提出一种车载移动测量系统（MMS）激光点云与序列全景影像自动配准方法。首先采用层次化城市场景目标提取方法自激光点云提取天际线矢量，在全景影像中经虚拟成像与分割角点提取算法生成天际线矢量。然后，将提取结果作为几何配准基元，构建配准基元图，通过最小化配准基元图编辑距离进行匹配，组成共轭配准基元对，解算2D-3D粗配准模型，获得全景影像与LiDAR点云参考坐标系之间的初始转换关系。最后，为消除几何配准基元提取与匹配误差对配准结果的影响，自序列全景影像虚拟成像影像生成多视立体密集匹配点云，继而使用变种ICP算法优化其与激光点云数据间3D-3D配准参数，间接优化全景影像与激光点云间的配准参数，精化配准结果。试验结果表明，本文提出的自动配准方法可以实现车载MMS激光点云与序列全景影像的1.5像素级自动配准，配准成果可应用于真彩色点云生成等点云/影像数据融合应用。

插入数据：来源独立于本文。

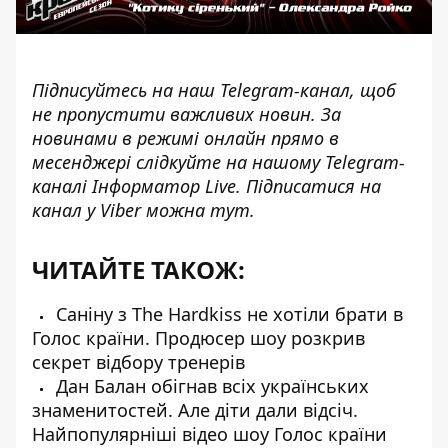
Підписуйтесь на наш
Telegram-канал
, щоб
не пропустити важливих новин. За
новинами в режимі онлайн прямо в
месенджері слідкуйте на нашому Telegram-
каналі
Інформатор Live
. Підписатися на
канал у Viber можна
тут
.
ЧИТАЙТЕ ТАКОЖ:
Саніну з The Hardkiss не хотіли брати в
Голос країни. Продюсер шоу розкрив
секрет відбору тренерів
Дан Балан обігнав всіх українських
знаменитостей. Але діти дали відсіч.
Найпопулярніші відео шоу Голос країни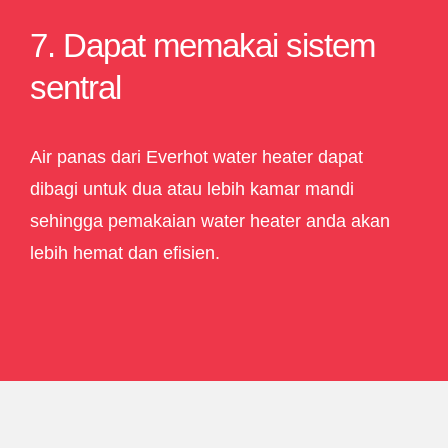
7. Dapat memakai sistem
sentral
Air panas dari Everhot water heater dapat
dibagi untuk dua atau lebih kamar mandi
sehingga pemakaian water heater anda akan
lebih hemat dan efisien.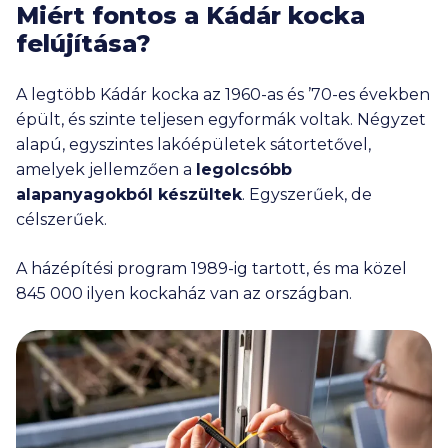
Miért fontos a Kádár kocka
felújítása?
A legtöbb Kádár kocka az 1960-as és ’70-es években
épült, és szinte teljesen egyformák voltak. Négyzet
alapú, egyszintes lakóépületek sátortetővel,
amelyek jellemzően a
legolcsóbb
alapanyagokból készültek
. Egyszerűek, de
célszerűek.
A házépítési program 1989-ig tartott, és ma közel
845 000
ilyen kockaház van az országban.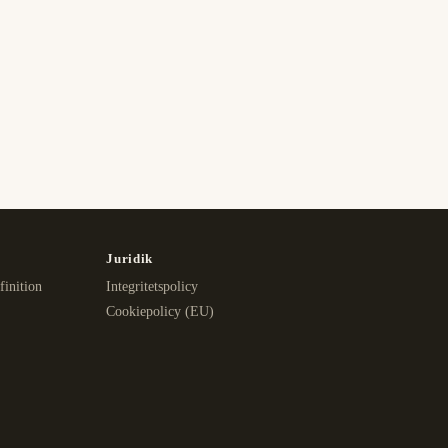
Juridik
finition
Integritetspolicy
Cookiepolicy (EU)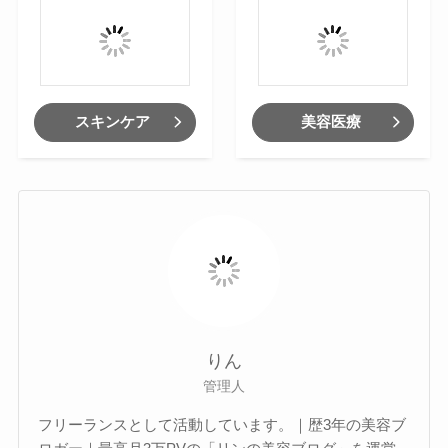
スキンケア
美容医療
りん
管理人
フリーランスとして活動しています。｜歴3年の美容ブ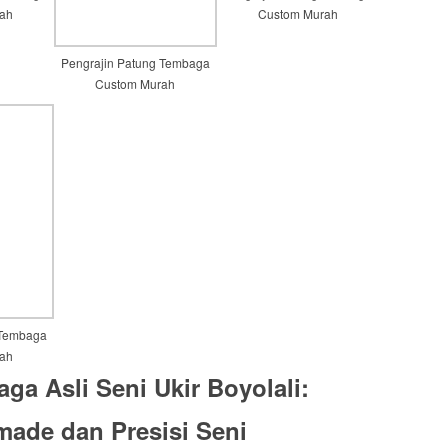
ah
Custom Murah
Pengrajin Patung Tembaga
Custom Murah
 Tembaga
ah
ga Asli Seni Ukir Boyolali:
made
dan Presisi Seni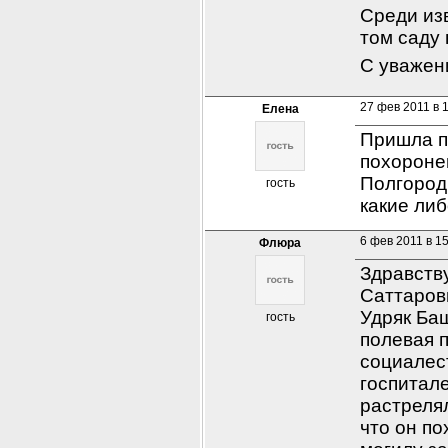
Среди из
том саду 
С уважен
27 фев 2011 в 
Елена
Пришла п
похоронен
Полгородь
гость
какие ли
6 фев 2011 в 1
Флюра
Здравств
Саттаров
Удряк Баш
гость
полевая п
социалес
госпитале
растрелял
что он по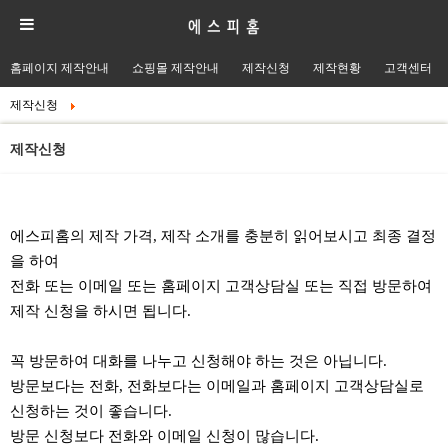
홈페이지 제작안내
쇼핑몰 제작안내
제작신청
제작현황
고객센터
제작신청
제작신청
본문
에스피홈의 제작 가격, 제작 소개를 충분히 읽어보시고 최종 결정
을 하여
전화 또는 이메일 또는 홈페이지 고객상담실 또는 직접 방문하여
제작 신청을 하시면 됩니다.
꼭 방문하여 대화를 나누고 신청해야 하는 것은 아닙니다.
방문보다는 전화, 전화보다는 이메일과 홈페이지 고객상담실로
신청하는 것이 좋습니다.
방문 신청보다 전화와 이메일 신청이 많습니다.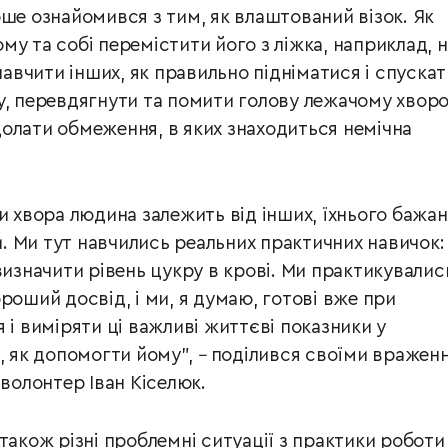
ерше
ознайомився з тим, як влаштований візок. Як
му та собі перемістити
його з ліжка, наприклад, 
 навчити інших, як правильно підніматися і
спускат
у, перевдягнути та помити голову лежачому хворо
лати обмеження, в яких знаходиться немічна
и хвора людина залежить від інших, їхнього бажан
и. Ми
тут навчились реальних практичних навичок:
визначити рівень цукру в крові. Ми практикувалис
роший досвід, і ми, я думаю, готові вже при
 і виміряти ці важливі життєві показники у
и, як допомогти йому",
–
поділився своїми вражен
 волонтер Іван Кіселюк.
також різні проблемні ситуації з практики роботи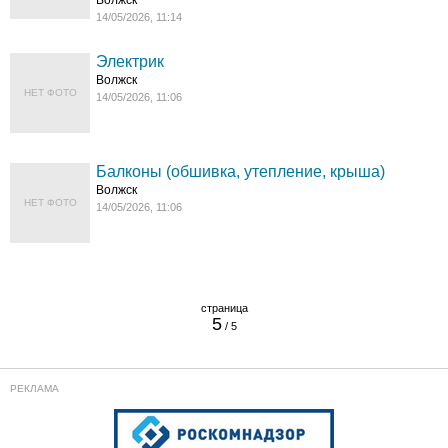
Волжск
14/05/2026, 11:14
Электрик
Волжск
НЕТ ФОТО
14/05/2026, 11:06
Балконы (обшивка, утепление, крыша)
Волжск
НЕТ ФОТО
14/05/2026, 11:06
5
/ 5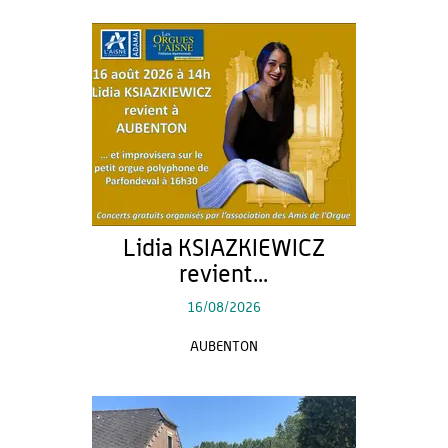
Lidia KSIAZKIEWICZ
revient...
16/08/2026
AUBENTON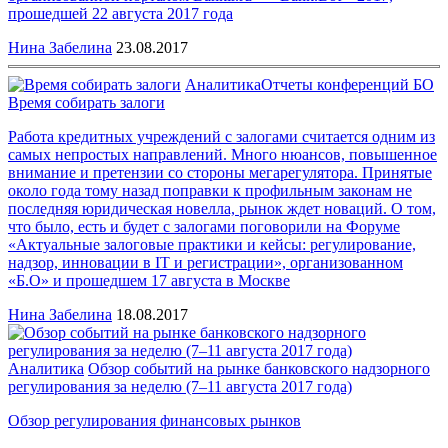
прошедшей 22 августа 2017 года
Нина Забелина
23.08.2017
Аналитика
Отчеты конференций БО
Время собирать залоги
Работа кредитных учреждений с залогами считается одним из
самых непростых направлений. Много нюансов, повышенное
внимание и претензии со стороны мегарегулятора. Принятые
около года тому назад поправки к профильным законам не
последняя юридическая новелла, рынок ждет новаций. О том,
что было, есть и будет с залогами поговорили на Форуме
«Актуальные залоговые практики и кейсы: регулирование,
надзор, инновации в IT и регистрации», организованном
«Б.О» и прошедшем 17 августа в Москве
Нина Забелина
18.08.2017
Аналитика
Обзор событий на рынке банковского надзорного
регулирования за неделю (7–11 августа 2017 года)
Обзор регулирования финансовых рынков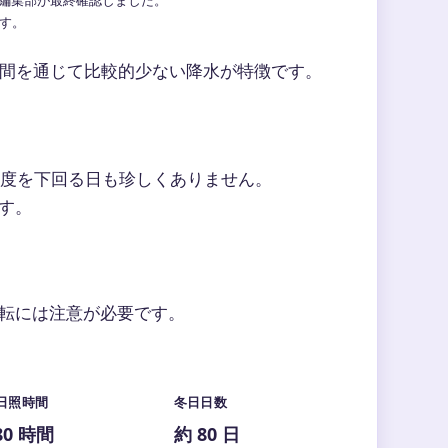
ます。
間を通じて比較的少ない降水が特徴です。
0度を下回る日も珍しくありません。
す。
転には注意が必要です。
日照時間
冬日日数
880 時間
約 80 日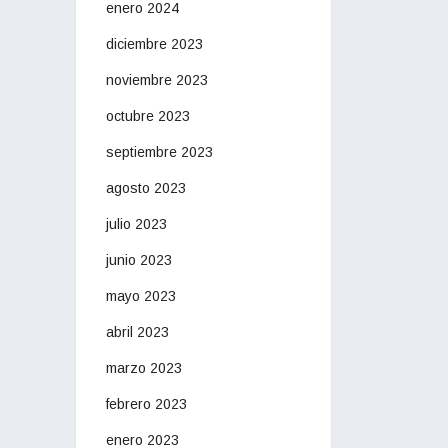
enero 2024
diciembre 2023
noviembre 2023
octubre 2023
septiembre 2023
agosto 2023
julio 2023
junio 2023
mayo 2023
abril 2023
marzo 2023
febrero 2023
enero 2023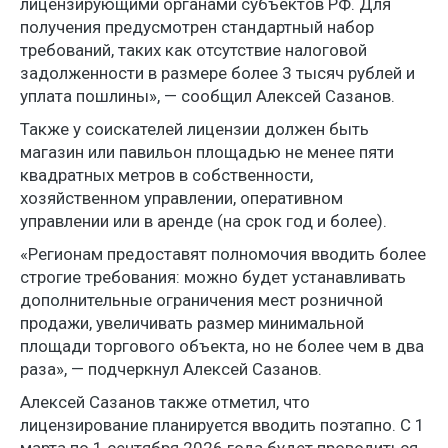
лицензирующими органами субъектов РФ. Для
получения предусмотрен стандартный набор
требований, таких как отсутствие налоговой
задолженности в размере более 3 тысяч рублей и
уплата пошлины», — сообщил Алексей Сазанов.
Также у соискателей лицензии должен быть
магазин или павильон площадью не менее пяти
квадратных метров в собственности,
хозяйственном управлении, оперативном
управлении или в аренде (на срок год и более).
«Регионам предоставят полномочия вводить более
строгие требования: можно будет устанавливать
дополнительные ограничения мест розничной
продажи, увеличивать размер минимальной
площади торгового объекта, но не более чем в два
раза», — подчеркнул Алексей Сазанов.
Алексей Сазанов также отметил, что
лицензирование планируется вводить поэтапно. С 1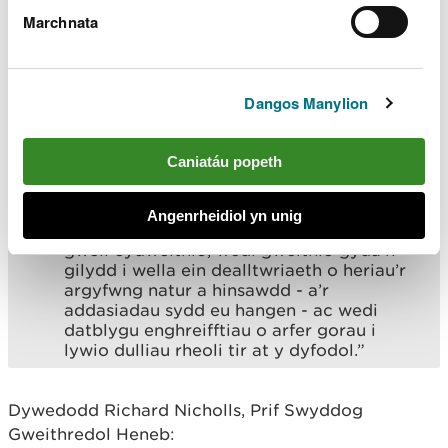
eithriadol - tirweddau a luniwyd dros
Marchnata
filoedd o flynyddoedd gan genedlaethau o
bobl yn gweithio gyda’r tir.
“Mae’r bartneriaeth hon yn llwyfan
Dangos Manylion
gwerthfawr iawn lle mae ymarferwyr sy’n
angerddol am ofalu am ein treftadaeth
werthfawr yn gallu cydweithio i gefnogi
Caniatáu popeth
cadwraeth a rheolaeth gynaliadwy o’n
hamgylchedd naturiol a hanesyddol.
Angenrheidiol yn unig
“Drwy’r cytundeb hwn rydym wedi gweld
gwell cydweithio, wedi gweithio gyda’n
gilydd i wella ein dealltwriaeth o heriau’r
argyfwng natur a hinsawdd - a’r
addasiadau sydd eu hangen - ac wedi
datblygu enghreifftiau o arfer gorau i
lywio dulliau rheoli tir at y dyfodol.”
Dywedodd Richard Nicholls, Prif Swyddog
Gweithredol Heneb: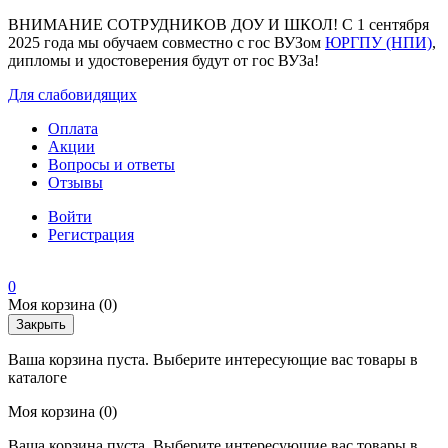
ВНИМАНИЕ СОТРУДНИКОВ ДОУ И ШКОЛ! С 1 сентября
2025 года мы обучаем совместно с гос ВУЗом
ЮРГПУ (НПИ)
,
дипломы и удостоверения будут от гос ВУЗа!
Для слабовидящих
Оплата
Акции
Вопросы и ответы
Отзывы
Войти
Регистрация
0
Моя корзина
(0)
Закрыть
Ваша корзина пуста. Выберите интересующие вас товары в
каталоге
Моя корзина
(0)
Ваша корзина пуста. Выберите интересующие вас товары в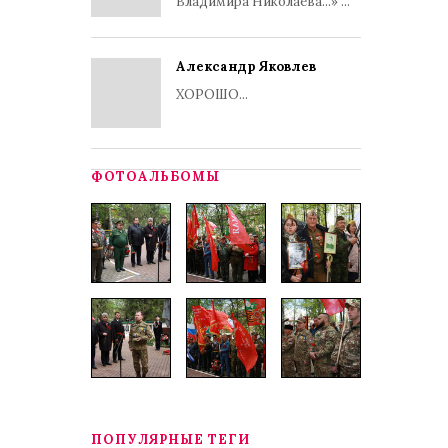
Владимира Николаева...» ...
Александр Яковлев
ХОРОШО...
ФОТОАЛЬБОМЫ
ПОПУЛЯРНЫЕ ТЕГИ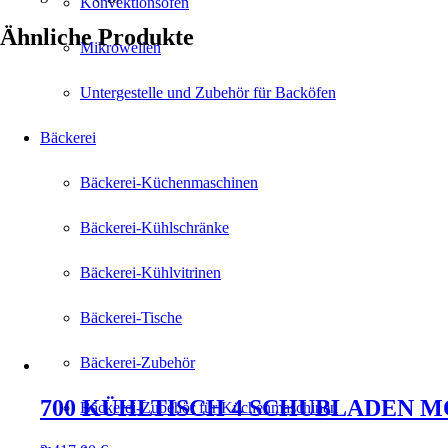
Konvektionsöfen
Ähnliche Produkte
Mikrowellen
Untergestelle und Zubehör für Backöfen
Bäckerei
Bäckerei-Küchenmaschinen
Bäckerei-Kühlschränke
Bäckerei-Kühlvitrinen
Bäckerei-Tische
Bäckerei-Zubehör
700 KÜHLTISCH 4 SCHUBLADEN
Bäckerei-Zubehör für Küchenmaschinen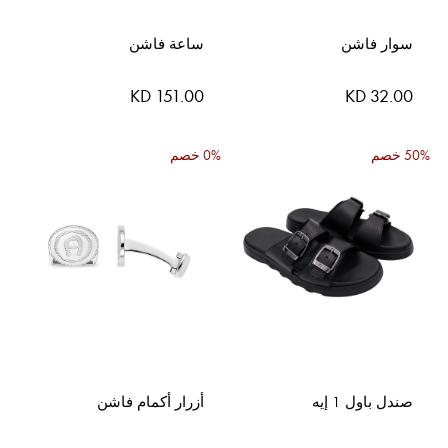
سوار فاشن
ساعة فاشن
KD 151.00
KD 32.00
50% خصم
0% خصم
صندل باول 1 إيه
أزرار أكمام فاشن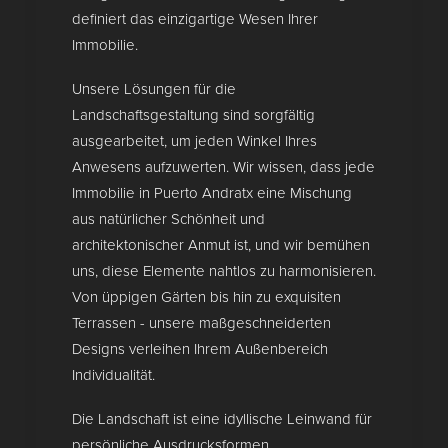
definiert das einzigartige Wesen Ihrer
Immobilie.
Unsere Lösungen für die
Landschaftsgestaltung sind sorgfältig
ausgearbeitet, um jeden Winkel Ihres
Anwesens aufzuwerten. Wir wissen, dass jede
Immobilie in Puerto Andratx eine Mischung
aus natürlicher Schönheit und
architektonischer Anmut ist, und wir bemühen
uns, diese Elemente nahtlos zu harmonisieren.
Von üppigen Gärten bis hin zu exquisiten
Terrassen - unsere maßgeschneiderten
Designs verleihen Ihrem Außenbereich
Individualität.
Die Landschaft ist eine idyllische Leinwand für
persönliche Ausdrucksformen.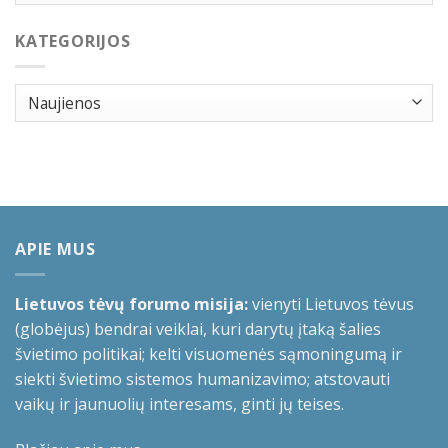
KATEGORIJOS
Kategorijos
APIE MUS
Lietuvos tėvų forumo misija:
vienyti Lietuvos tėvus
(globėjus) bendrai veiklai, kuri darytų įtaką šalies
švietimo politikai; kelti visuomenės sąmoningumą ir
siekti švietimo sistemos humanizavimo; atstovauti
vaikų ir jaunuolių interesams, ginti jų teises.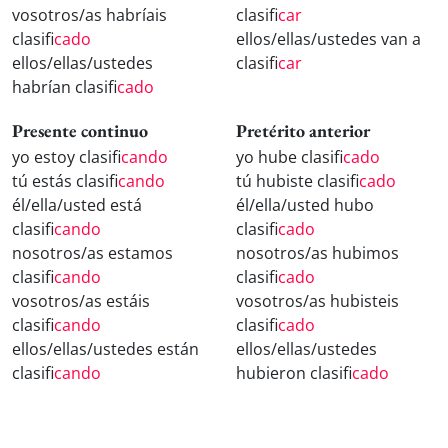
vosotros/as habríais
clasifi
car
clasifi
cado
ellos/ellas/ustedes van a
ellos/ellas/ustedes
clasifi
car
habrían clasifi
cado
Presente continuo
Pretérito anterior
yo estoy clasifi
cando
yo hube clasifi
cado
tú estás clasifi
cando
tú hubiste clasifi
cado
él/ella/usted está
él/ella/usted hubo
clasifi
cando
clasifi
cado
nosotros/as estamos
nosotros/as hubimos
clasifi
cando
clasifi
cado
vosotros/as estáis
vosotros/as hubisteis
clasifi
cando
clasifi
cado
ellos/ellas/ustedes están
ellos/ellas/ustedes
clasifi
cando
hubieron clasifi
cado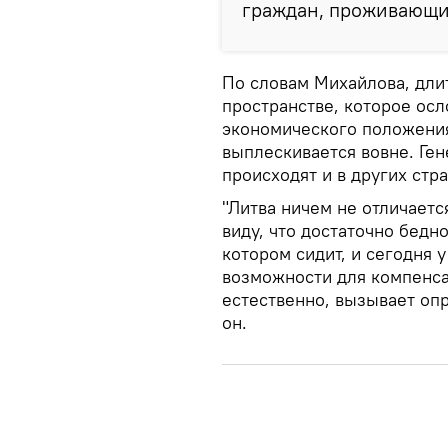
граждан, проживающих
По словам Михайлова, дли
пространстве, которое ос
экономического положения
выплескивается вовне. Ген
происходят и в других стр
"Литва ничем не отличается
виду, что достаточно бедн
котором сидит, и сегодня 
возможности для компенса
естественно, вызывает оп
он.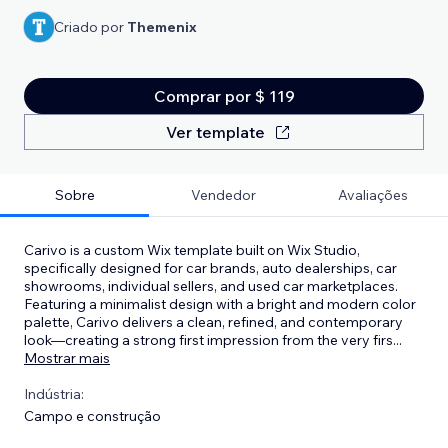
Criado por
Themenix
Comprar por $ 119
Ver template
Sobre
Vendedor
Avaliações
Carivo is a custom Wix template built on Wix Studio,
specifically designed for car brands, auto dealerships, car
showrooms, individual sellers, and used car marketplaces.
Featuring a minimalist design with a bright and modern color
palette, Carivo delivers a clean, refined, and contemporary
look—creating a strong first impression from the very firs
...
Mostrar mais
Indústria:
Campo e construção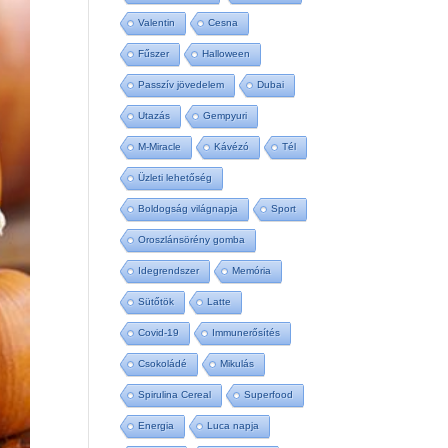
Valentin
Cesna
Fűszer
Halloween
Passzív jövedelem
Dubai
Utazás
Gempyuri
M-Miracle
Kávézó
Tél
Üzleti lehetőség
Boldogság világnapja
Sport
Oroszlánsörény gomba
Idegrendszer
Memória
Sütőtök
Latte
Covid-19
Immunerősítés
Csokoládé
Mikulás
Spirulina Cereal
Superfood
Energia
Luca napja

关键词： 激光点云; 全景影像; 配准; 特征提取; 车载移动测量系统

本文引用格式

陈驰 , 杨必胜 , 田茂 , 李健平 , 邹响红 , 吴唯同 , 宋易恒 . 车载MMS激光点云与序列全景影像自动配准方法[J]. 测绘学报, 2018 , 47(2) : 215 -224 . DOI: 10.11947/j.AGCS.2018.20170520

Abstract

An automatic registration method of mobile mapping system laser point cloud and sequence panoramic image is proposed in this paper.Firstly,hierarchical object extraction method is applied on LiDAR data to extract the building façade and outline polygons are generated to construct the skyline vectors.A virtual imaging method is proposed to solve the distortion on panoramas and corners on skylines are further detected on the virtual images combining segmentation and corner detection results.Secondly,the detected skyline vectors are taken as the registration primitives.Registration graphs are built according to the extracted skyline vector and further matched under graph edit distance minimization criteria.The matched conjugate primitives are utilized to solve the 2D-3D rough registration model to obtain the initial transformation between the sequence panoramic image coordinate system and the LiDAR point cloud coordinate system.Finally,to reduce the impact of registration primitives extraction and matching error on the registration results,the optimal transformation between the multi view stereo matching dens point cloud generated from the virtual imaging of the sequent panoramas and the LiDAR point cloud are solved by a 3D-3D ICP registration algorithm variant,thus,refine the exterior orientation parameters of panoramas indirectly.Experiments are undertaken to validate the proposed method and the results show that 1.5 pixel level registration results are achieved on the experiment dataset.The registration results can be applied to point cloud and panoramas fusion applications such as true color point cloud generation.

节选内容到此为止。